A. R. Wazzan, A. Villalobos, D. Okrent
Nuclear Technology | Volume 70 | Number 2 | August 1985 | Pages 285-289
Technical Note | Fission Reactor | doi.org/10.13182/NT85-A33654
Articles are hosted by Taylor and Francis Online.
A computer code developed earlier by Villalobos et al. to predict fission gas behavior in uranium oxide fuel under steady-state irradiation conditions and where bubble gas resolution is represented with the single knock-on model (SKO) is modified to replace the SKO model with the complete bubble destruction model (CBD). The CBD model required that bubble nucleation be included in the present analysis. The revised code is used to compute gas release and total swelling. Both are found to be insensitive to whether they are obtained with the CBD or the SKO option.
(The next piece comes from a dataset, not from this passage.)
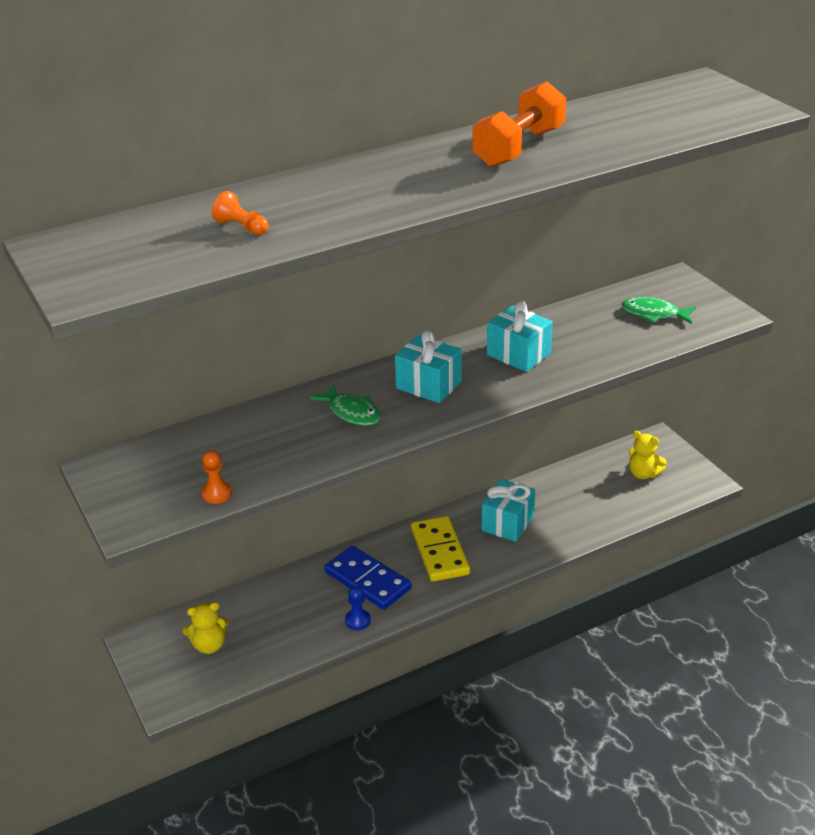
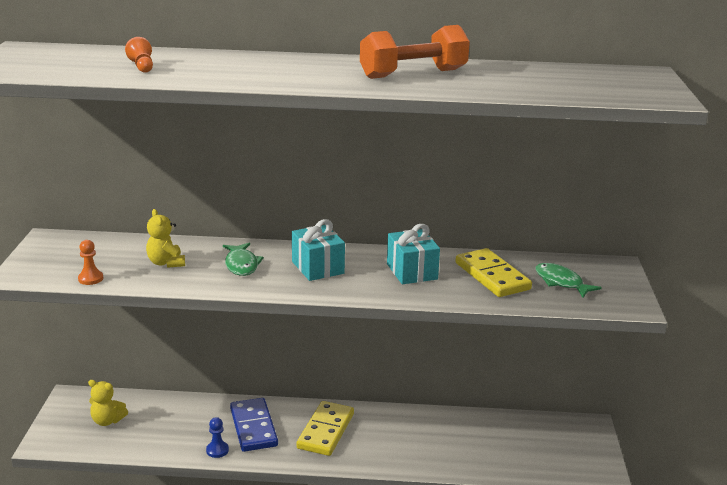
camera: 30 degrees right, 10 degrees down
(508, 523) = (399, 433): turquoise gift -> none
(592, 331) = (492, 276): none -> yellow domino
(643, 474) = (551, 445): yellow teddy bear -> yellow teddy bear (166, 263)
This is mainly because at low atomic percent of burnup, total swelling is dominated by the grain-edge bubble gas contribution, and release is dependent on the formation of a complete grainface/grain-edge tunnel network—factors that are not much affected by either the SKO or CBD models. At higher atomic percent of burnup, intragranular swelling, which can be sensitive to the resolution model, contributes more to swelling. But even then, computations at 1.0 at.% burnup suggest total swelling will continue to be dominated by grain-edge gas. These results suggest that in modeling swelling and release in irradiated uranium dioxide fuel, the simpler SKO resolution model is satisfactory.